# Data in this exercise
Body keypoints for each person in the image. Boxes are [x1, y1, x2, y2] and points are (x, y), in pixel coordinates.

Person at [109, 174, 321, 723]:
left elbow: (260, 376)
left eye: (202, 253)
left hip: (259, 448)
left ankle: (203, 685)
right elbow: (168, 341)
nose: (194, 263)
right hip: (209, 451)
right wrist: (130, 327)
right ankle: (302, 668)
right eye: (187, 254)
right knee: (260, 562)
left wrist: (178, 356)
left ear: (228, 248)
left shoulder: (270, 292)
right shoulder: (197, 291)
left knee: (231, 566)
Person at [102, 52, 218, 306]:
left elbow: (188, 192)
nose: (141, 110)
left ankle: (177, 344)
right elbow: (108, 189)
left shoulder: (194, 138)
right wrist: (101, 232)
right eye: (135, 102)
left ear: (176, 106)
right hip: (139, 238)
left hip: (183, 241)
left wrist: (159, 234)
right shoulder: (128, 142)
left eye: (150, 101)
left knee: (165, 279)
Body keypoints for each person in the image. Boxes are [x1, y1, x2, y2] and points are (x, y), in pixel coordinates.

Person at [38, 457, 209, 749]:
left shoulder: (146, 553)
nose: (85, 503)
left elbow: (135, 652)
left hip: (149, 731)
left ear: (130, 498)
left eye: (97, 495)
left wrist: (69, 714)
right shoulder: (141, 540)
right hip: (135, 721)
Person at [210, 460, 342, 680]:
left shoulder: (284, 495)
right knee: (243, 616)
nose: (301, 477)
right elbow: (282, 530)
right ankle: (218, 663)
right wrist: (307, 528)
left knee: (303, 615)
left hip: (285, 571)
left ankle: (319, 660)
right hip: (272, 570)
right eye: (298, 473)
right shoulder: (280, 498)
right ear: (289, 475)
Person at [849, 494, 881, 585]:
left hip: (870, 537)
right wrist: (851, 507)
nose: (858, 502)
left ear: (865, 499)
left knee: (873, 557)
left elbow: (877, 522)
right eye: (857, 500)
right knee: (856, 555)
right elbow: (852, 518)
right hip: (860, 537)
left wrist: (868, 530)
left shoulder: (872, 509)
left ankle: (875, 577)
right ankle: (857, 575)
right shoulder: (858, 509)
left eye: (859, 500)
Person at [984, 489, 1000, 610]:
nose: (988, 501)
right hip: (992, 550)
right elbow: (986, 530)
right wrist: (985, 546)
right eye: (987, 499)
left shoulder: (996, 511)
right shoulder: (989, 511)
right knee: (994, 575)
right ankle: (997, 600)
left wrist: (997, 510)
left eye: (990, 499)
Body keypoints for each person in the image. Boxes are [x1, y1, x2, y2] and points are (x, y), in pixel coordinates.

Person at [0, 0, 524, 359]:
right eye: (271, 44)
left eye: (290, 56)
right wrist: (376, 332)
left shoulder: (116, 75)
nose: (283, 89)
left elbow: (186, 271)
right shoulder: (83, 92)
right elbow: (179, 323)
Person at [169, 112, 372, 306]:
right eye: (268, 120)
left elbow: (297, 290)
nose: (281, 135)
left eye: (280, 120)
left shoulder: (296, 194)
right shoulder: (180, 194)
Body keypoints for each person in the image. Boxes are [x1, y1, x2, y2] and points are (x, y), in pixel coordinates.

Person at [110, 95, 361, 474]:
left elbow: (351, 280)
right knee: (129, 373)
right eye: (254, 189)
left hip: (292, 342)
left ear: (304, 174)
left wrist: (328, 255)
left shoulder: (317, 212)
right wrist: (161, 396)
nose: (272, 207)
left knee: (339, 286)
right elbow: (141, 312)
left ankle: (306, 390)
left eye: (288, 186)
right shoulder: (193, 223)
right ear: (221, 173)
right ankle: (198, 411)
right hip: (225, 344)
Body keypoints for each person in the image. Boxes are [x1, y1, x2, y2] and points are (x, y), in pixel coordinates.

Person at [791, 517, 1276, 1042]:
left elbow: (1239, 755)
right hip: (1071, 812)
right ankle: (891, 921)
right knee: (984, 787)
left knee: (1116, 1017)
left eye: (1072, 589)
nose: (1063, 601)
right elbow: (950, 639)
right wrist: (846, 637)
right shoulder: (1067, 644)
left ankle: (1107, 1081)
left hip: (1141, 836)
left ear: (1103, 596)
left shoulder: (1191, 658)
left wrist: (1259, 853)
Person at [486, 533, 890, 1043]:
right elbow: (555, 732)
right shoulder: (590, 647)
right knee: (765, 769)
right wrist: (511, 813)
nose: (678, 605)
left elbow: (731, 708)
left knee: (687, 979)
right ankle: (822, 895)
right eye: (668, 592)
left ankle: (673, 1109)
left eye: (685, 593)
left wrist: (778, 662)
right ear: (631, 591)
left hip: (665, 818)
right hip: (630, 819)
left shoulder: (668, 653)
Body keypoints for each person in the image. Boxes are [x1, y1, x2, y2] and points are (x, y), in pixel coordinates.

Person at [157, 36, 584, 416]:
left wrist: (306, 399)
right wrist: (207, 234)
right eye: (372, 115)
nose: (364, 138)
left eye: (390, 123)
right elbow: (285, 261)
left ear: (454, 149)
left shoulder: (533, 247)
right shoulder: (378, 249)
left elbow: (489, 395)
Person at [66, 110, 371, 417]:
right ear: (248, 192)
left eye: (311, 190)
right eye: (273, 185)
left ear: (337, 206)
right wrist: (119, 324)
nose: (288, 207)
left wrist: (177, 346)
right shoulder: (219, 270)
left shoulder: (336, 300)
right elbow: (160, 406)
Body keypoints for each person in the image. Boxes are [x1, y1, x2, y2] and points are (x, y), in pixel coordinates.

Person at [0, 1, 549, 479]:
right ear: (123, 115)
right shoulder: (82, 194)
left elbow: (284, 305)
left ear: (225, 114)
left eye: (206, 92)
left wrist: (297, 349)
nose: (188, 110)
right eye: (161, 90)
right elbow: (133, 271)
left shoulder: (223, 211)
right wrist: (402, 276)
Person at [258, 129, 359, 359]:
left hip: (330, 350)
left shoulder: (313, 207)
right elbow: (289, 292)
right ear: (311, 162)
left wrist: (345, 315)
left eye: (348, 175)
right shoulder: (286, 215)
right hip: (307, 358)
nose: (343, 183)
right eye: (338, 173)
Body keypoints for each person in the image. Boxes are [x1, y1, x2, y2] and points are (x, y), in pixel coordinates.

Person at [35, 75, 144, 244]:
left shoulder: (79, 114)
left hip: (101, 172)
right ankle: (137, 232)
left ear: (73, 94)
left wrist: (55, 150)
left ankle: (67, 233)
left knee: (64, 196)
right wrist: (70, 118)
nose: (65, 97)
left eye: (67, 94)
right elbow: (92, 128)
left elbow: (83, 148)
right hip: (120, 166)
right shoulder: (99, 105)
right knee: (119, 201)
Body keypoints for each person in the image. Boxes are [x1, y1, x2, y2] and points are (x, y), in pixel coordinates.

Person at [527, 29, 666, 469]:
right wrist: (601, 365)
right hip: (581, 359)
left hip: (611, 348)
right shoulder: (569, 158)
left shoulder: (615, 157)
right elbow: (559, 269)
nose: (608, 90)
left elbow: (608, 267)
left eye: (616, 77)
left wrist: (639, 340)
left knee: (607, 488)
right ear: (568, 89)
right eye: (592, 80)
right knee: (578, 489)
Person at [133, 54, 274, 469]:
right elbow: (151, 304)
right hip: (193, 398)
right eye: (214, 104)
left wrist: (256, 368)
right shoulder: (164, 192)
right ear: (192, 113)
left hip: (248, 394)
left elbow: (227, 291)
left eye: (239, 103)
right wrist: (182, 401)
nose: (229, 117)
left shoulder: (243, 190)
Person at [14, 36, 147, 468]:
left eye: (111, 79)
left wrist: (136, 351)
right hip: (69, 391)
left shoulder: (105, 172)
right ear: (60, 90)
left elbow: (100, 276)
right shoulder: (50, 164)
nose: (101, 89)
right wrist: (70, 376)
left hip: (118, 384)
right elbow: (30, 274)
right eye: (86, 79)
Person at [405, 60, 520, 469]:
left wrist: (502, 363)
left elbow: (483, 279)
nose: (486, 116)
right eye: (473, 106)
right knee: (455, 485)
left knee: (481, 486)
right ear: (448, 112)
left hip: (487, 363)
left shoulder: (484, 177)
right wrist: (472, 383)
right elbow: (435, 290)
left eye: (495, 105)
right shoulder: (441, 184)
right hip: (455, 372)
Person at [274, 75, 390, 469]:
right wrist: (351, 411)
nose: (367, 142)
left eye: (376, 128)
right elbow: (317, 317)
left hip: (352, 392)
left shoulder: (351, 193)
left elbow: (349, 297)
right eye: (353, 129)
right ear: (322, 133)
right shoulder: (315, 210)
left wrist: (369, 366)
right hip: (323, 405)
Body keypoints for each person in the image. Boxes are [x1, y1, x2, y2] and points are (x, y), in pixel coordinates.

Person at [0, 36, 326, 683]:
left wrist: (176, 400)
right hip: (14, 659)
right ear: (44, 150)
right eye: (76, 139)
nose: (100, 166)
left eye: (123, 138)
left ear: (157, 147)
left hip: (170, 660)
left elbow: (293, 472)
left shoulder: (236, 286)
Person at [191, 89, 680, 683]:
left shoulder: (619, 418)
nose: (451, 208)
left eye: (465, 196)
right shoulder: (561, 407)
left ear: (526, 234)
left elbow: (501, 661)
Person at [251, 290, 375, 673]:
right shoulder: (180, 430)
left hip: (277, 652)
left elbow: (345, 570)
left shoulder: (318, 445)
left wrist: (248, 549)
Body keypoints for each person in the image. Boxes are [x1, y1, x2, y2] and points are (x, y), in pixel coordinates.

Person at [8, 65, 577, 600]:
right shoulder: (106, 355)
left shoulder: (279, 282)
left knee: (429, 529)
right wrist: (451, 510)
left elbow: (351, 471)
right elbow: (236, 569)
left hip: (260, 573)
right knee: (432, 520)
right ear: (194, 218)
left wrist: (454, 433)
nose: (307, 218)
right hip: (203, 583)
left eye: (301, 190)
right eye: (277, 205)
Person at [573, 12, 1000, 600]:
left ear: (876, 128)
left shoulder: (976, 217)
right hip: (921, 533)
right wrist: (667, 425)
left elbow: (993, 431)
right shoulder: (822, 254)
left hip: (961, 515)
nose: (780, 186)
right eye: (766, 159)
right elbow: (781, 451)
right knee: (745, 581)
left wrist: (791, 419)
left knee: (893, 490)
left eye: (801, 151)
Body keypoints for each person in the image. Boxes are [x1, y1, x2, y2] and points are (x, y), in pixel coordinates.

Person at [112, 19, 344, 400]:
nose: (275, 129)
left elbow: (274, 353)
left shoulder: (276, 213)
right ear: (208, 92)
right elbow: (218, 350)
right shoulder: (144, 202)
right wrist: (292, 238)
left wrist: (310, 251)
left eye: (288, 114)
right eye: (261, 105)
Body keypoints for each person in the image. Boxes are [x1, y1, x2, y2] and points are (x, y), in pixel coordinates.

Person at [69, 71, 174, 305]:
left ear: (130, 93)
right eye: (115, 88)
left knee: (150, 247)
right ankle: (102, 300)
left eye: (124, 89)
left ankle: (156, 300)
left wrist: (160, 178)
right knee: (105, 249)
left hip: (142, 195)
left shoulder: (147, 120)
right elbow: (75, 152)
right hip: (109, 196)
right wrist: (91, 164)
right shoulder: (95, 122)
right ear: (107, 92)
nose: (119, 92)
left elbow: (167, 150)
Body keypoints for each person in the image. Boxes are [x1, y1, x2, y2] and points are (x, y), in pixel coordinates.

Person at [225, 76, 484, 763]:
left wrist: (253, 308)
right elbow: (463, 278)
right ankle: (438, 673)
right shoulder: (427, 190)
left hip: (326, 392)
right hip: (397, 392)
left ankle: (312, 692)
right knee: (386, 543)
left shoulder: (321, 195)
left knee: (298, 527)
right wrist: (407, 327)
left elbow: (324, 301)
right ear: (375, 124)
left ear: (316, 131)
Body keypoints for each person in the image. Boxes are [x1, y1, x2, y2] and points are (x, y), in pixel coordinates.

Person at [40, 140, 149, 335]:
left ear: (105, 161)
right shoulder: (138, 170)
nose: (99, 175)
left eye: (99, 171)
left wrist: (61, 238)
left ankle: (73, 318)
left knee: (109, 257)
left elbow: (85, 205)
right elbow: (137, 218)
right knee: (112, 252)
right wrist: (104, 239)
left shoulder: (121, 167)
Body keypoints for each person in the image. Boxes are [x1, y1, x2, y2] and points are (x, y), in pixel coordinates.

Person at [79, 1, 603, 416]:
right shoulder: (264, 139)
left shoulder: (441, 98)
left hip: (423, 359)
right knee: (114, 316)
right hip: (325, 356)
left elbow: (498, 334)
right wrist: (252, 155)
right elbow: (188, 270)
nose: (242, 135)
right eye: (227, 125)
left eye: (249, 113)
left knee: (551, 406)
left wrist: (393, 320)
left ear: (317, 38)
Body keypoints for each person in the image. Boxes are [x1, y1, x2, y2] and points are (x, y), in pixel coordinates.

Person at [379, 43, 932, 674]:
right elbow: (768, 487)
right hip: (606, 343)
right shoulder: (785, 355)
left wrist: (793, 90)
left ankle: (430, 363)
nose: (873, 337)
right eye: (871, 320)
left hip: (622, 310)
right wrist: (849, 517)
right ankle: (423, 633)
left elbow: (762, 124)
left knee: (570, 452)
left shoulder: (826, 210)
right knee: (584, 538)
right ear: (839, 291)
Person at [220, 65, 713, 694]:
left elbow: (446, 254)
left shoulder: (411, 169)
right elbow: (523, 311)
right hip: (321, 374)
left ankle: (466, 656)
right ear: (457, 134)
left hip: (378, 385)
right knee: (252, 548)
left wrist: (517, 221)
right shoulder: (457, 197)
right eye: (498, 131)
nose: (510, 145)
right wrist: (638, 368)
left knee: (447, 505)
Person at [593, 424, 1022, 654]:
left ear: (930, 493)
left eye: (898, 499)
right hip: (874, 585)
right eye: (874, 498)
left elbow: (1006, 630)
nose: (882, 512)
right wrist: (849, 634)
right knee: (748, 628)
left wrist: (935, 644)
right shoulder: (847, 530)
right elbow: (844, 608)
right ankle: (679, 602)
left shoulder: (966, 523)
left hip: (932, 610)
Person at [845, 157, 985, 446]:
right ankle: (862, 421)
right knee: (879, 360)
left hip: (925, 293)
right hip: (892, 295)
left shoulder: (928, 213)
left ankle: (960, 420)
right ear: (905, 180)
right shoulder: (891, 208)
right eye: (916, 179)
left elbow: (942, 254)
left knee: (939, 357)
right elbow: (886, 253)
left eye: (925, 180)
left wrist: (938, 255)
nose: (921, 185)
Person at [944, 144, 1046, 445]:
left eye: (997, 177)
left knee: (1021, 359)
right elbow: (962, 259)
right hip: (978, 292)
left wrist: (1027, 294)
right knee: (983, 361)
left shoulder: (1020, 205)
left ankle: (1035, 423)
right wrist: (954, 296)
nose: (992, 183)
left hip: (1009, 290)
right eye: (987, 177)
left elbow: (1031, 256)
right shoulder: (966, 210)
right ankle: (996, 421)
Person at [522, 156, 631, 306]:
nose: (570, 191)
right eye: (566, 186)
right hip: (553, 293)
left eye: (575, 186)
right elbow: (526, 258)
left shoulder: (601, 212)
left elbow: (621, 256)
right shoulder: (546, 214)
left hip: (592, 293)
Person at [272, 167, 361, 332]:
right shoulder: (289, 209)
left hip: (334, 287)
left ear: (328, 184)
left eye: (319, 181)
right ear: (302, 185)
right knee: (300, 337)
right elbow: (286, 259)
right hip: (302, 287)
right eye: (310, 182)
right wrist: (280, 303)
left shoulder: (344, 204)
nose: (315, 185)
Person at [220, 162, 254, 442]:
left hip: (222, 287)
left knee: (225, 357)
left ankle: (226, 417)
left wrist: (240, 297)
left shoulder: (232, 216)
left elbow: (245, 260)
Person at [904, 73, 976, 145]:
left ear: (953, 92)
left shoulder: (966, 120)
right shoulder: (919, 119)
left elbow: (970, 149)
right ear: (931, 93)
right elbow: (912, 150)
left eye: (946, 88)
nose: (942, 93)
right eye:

# Brief
When you reach the line holding "right wrist: (638, 368)" in the records above, begin reproducing exactly, stop after the line holding "right knee: (983, 361)", and output nothing else.

# Result of the task
right wrist: (638, 368)
left knee: (447, 505)
Person at [593, 424, 1022, 654]:
left ear: (930, 493)
left eye: (898, 499)
right hip: (874, 585)
right eye: (874, 498)
left elbow: (1006, 630)
nose: (882, 512)
right wrist: (849, 634)
right knee: (748, 628)
left wrist: (935, 644)
right shoulder: (847, 530)
right elbow: (844, 608)
right ankle: (679, 602)
left shoulder: (966, 523)
left hip: (932, 610)
Person at [845, 157, 985, 446]:
right ankle: (862, 421)
right knee: (879, 360)
left hip: (925, 293)
right hip: (892, 295)
left shoulder: (928, 213)
left ankle: (960, 420)
right ear: (905, 180)
right shoulder: (891, 208)
right eye: (916, 179)
left elbow: (942, 254)
left knee: (939, 357)
right elbow: (886, 253)
left eye: (925, 180)
left wrist: (938, 255)
nose: (921, 185)
Person at [944, 144, 1046, 445]:
left eye: (997, 177)
left knee: (1021, 359)
right elbow: (962, 259)
right hip: (978, 292)
left wrist: (1027, 294)
right knee: (983, 361)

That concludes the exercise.